Recuerdo esa ocasión en concreto porque mi madre, en un intento de hacer más agradable mi convalecencia, localizó un viejo libro de cuentos de los hermanos Grimm y pasó unas cuantas tardes sentada a mi lado leyéndomelo. Era un libro viejo, grueso y de páginas amarillentas; en la portada, un hada se inclinaba sobre una niña mientras la apuntaba con su varita.
Nunca supe de quién era ese libro, ni cómo acabó en mi casa. Tampoco entendía por qué había un hada en la portada, y decidí que quien la había diseñado no se había molestado en leer el libro, pues ni uno solo de los cuentos hablaba de hadas. Eran cuentos de princesas, pensados para otras generaciones, otros tiempos y otra sociedad, llenos de moralejas trasnochadas, de frases que destilaban sexismo, racismo, clasismo en cada palabra. Mi madre y yo acabamos partiéndonos de risa con aquellos cuentos, y yo, envalentonada por esa repentina e inesperada complicidad, empecé a detestar a las princesas.

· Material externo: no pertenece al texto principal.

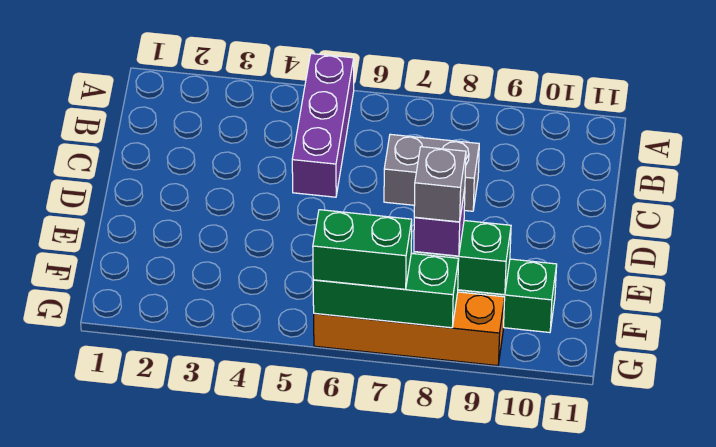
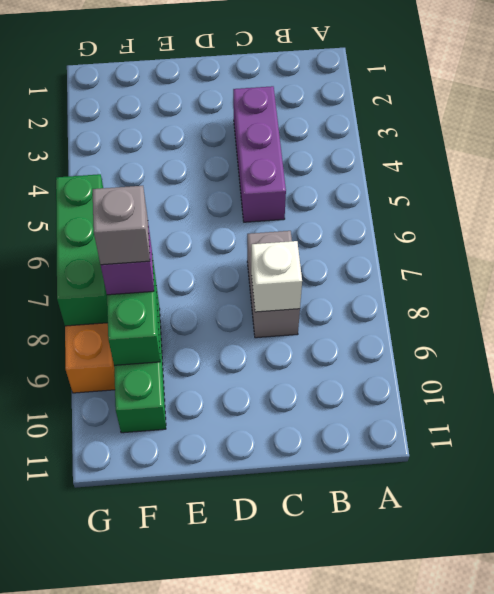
purple 1x3 brick [292,54,354,197] -> purple 1x3 brick turned to [233,86,286,222]
none -> white 1x1 brick [251,241,302,312]
green 1x2 brick [313,210,412,289] -> none

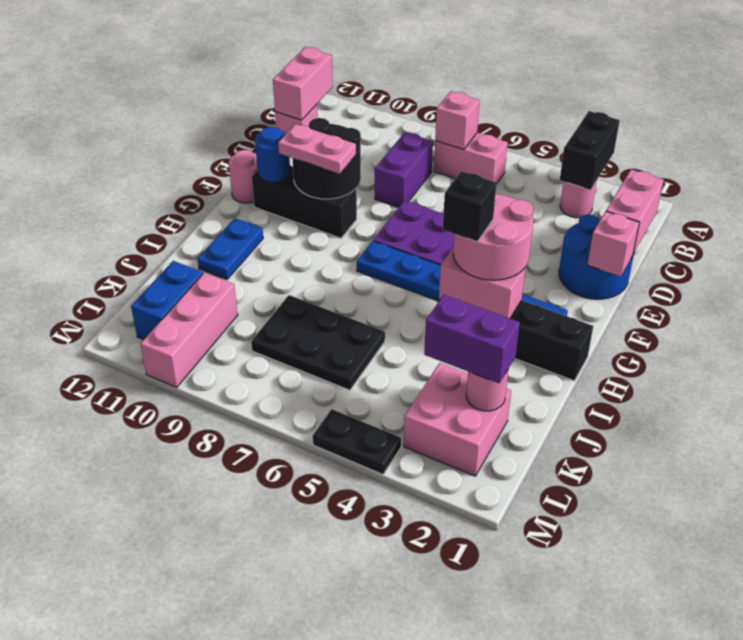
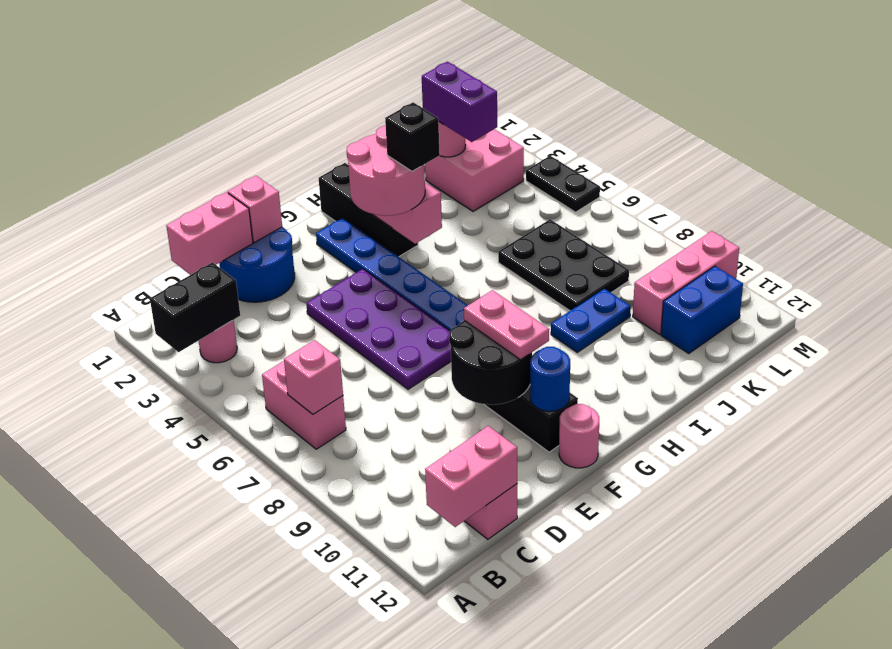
purple 1x2 brick [375,132,433,207] -> none
blue 1x2 plate [198,218,263,279] -> blue 1x2 plate moved to [551,289,631,352]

Hoy en día, está de moda criticar los cuentos tradicionales porque las heroínas se limitan a esperar a ser salvadas por el príncipe, sin poner nada de su parte. Sin embargo, las razones de mi animadversión por aquellas criaturas imaginarias eran más profundas (o por lo menos, así las consideraba mi mente infantil).
Para empezar, todas las princesas de aquel libro eran rubias y de ojos azules. Por lo tanto, no conseguía identificarme con aquellas criaturas etéreas y angelicales: la naturaleza ha decidido bendecirme con unos ojos del color del mar pero los ha compensado con un pelo lacio a la vez que rebelde, de un castaño anónimo que odié durante toda mi infancia.

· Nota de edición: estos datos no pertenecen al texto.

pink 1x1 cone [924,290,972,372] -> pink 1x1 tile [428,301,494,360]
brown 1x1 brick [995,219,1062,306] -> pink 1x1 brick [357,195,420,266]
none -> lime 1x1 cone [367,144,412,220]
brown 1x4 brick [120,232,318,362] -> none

También detestaba su pasividad, la resignación con la que aceptaban todos los reveses que les deparaba la vida. Yo solía reaccionar con cierta contundencia ante las tropelías y no conseguía entender cómo esas heroínas podían esperar tranquilamente a que la situación se resolviera por si sola. Todavía no lo había entendido con claridad pero ya empezaba a percibir que para reparar una injusticia a menudo hay que luchar con uñas y dientes.
Años después, en plena rebeldía adolescente, decidí teñirme el pelo de rubio, un experimento que duró más bien poco: lo hice para dar forma al ser transgresor y anticonformista que había en mi interior y pugnaba por salir a la luz, pero en realidad fue una torpeza que me convirtió temporalmente en una princesa de pacotilla.
Mi inquina hacia las princesas imaginarias me acompaña hasta el día de hoy: hace mucho que no leo cuentos de hadas, pero me las sigo encontrando, disfrazadas de heroínas pluscuamperfectas en las novelas y obras más variadas. Son esas protagonistas supuestamente modernas y liberadas a las que todo el mundo adora, por las que todo el mundo se siente atraído, que encuentran el gran amor al que estaban predestinadas y nunca discuten con él, que no tienen defectos (como mucho un pelín de tozudez), que desprenden carisma y serenidad por cada poro de su piel. En realidad, no dejan de ser la versión actualizada y políticamente correcta de los viejos cuentos de los hermanos Grimm, las eternas heroínas ñoñas y sin rumbo que flotan alegremente por el río dejándose llevar por la corriente en vez de tirarse de cabeza por la cascada para ver qué hay debajo.